> **Text extract**
━━━━━━━━━━

Strength is an easy attribute to conceptualize. Some people are stronger than others. They can lift more, they probably look bulkier, a punch from a strong man hits harder than a puny prod from a weakling, and so on.

Luck, however, is something else. You said that winning a lottery makes you lucky by definition. So when is a person lucky? If the person wins the lottery. It's not an inherent trait, rather, that person became lucky when he or she won the lottery. Was the person always lucky? Did he have more luck than others during the course of his life? It doesn't matter. He won the lottery, so he's lucky. Winning the lottery automatically increases people's perception of your luck enough to last a lifetime and be considered lucky.

How do you represent something like that in a game? By looking at the attributes from another angle. The attributes form the basis of a character system, but is Luck really part of the character?

I think the best way to look at this, is that a Luck attribute determines the amount of luck that the game world blesses this character with. It's not an inherent trait of the character, rather a parameter you pass to the world to tell it "Hey, world, throw this character a bone or two". Of course, this is exactly what happens under the hood with any attribute, but I don't think it hurts to convey this idea to the player with stats that are fuzzy.


Quote
Arcanum went with Fate points, which were basically a focused equivalent of Luck, allowing you to decide when you want to be really lucky. I didn't like it though.

I missed that. I thought the Fate points were a patchy hack to get players out of 'places of bad design', eg. bail out players that got stuck. Which may also be true, but I never associated it with Fallout's Luck until now, thanks for the insight.

The big difference between the two is that you had to earn fate points. It's not an attribute. It's more of a karma thing. I think the Fate points would have worked as an alternative to Luck if it was based on a character parameter at the cost of stat points, conveyed to the player in terms I described above.

I've also thought of a novel system to do luck :

You can cement the idea of luck in the game world by using a lottery system.
The game world has a 'luck counter' that fills up with every action. With every dice roll, the player has the ability to tap into this 'luck counter', based on his luck attribute. If it's high, the chances of tapping into it are higher, if it's low..you get the idea. The thing is, every character in the game can tap into this 'luck counter' based on their own 'luck' stat compared to the total luck involved. If you use a luck counter, it resets itself back to zero. The count of the luck counter determines the effectiveness of your lucky streak.

Example (combat for easy descriptions):
PC fights two NPC's. PC is Luck 8, NPC A is Luck 2, NPC B is Luck 6
PC hits NPC A in the head for 10 points. Luck counter +1
NPC B hits PC in the groin for 2 points. Luck counter + 1
NPC A heals himself. Luck counter +1
PC hits NPC B in the head for 40 points. He tapped into the luck counter and did (3)* damage.

Luck counter is now back to zero., NPC B is dead. Someone with Luck 6 dies, so PC's relative luck rises.

━━━━━━━━━━

[Records excerpted from a collection]
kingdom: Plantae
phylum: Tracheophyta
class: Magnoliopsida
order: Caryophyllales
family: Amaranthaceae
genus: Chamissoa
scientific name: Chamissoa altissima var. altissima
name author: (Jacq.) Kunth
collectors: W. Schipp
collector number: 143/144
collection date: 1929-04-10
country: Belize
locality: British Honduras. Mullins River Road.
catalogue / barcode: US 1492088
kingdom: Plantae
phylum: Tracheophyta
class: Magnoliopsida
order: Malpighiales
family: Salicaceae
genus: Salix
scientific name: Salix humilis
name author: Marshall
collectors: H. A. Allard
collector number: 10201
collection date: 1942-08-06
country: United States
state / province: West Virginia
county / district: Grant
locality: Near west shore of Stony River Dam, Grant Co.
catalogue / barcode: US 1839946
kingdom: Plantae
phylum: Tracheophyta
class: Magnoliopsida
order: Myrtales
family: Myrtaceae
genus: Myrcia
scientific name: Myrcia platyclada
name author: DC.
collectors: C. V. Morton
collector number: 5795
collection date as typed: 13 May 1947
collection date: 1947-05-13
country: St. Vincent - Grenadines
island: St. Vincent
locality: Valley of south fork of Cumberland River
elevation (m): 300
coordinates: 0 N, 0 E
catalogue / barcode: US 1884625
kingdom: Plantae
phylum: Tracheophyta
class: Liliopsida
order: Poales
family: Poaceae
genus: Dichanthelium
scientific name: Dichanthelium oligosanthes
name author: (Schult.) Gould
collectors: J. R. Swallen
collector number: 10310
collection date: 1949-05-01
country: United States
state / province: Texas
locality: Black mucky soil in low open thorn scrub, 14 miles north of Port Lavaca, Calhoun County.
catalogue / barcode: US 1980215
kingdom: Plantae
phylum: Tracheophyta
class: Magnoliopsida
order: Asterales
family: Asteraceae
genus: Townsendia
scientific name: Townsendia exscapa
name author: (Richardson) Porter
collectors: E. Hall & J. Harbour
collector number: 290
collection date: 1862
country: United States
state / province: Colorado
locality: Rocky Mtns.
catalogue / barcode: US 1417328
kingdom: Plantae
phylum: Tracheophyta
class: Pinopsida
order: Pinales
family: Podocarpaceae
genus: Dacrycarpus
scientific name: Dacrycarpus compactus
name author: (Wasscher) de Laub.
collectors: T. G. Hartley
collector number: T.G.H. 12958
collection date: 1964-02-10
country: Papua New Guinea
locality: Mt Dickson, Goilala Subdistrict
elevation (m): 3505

━━━━━━━━━━

> **Problem set**
1. In the luck discussion, give the passage starting at "I think the best" and ending at "like it though." again, switching "Fate points" to "Destiny points".
2. Rewrite the paragraph of the luck discussion that begins "The game world has a 'luck counter'" as a list, keeping its main facts.

> **Solutions per task**
1.
I think the best way to look at this, is that a Luck attribute determines the amount of luck that the game world blesses this character with. It's not an inherent trait of the character, rather a parameter you pass to the world to tell it "Hey, world, throw this character a bone or two". Of course, this is exactly what happens under the hood with any attribute, but I don't think it hurts to convey this idea to the player with stats that are fuzzy.


Quote
Arcanum went with Destiny points, which were basically a focused equivalent of Luck, allowing you to decide when you want to be really lucky. I didn't like it though.

2.
- The game world has a luck counter that fills up with every action.
- On every dice roll, a character can tap into the counter based on their luck attribute. A higher attribute gives higher chances.
- Every character in the game can tap into it, based on their own luck stat compared to the total luck involved.
- Using the luck counter resets it to zero.
- The count on the counter determines how effective the lucky streak is.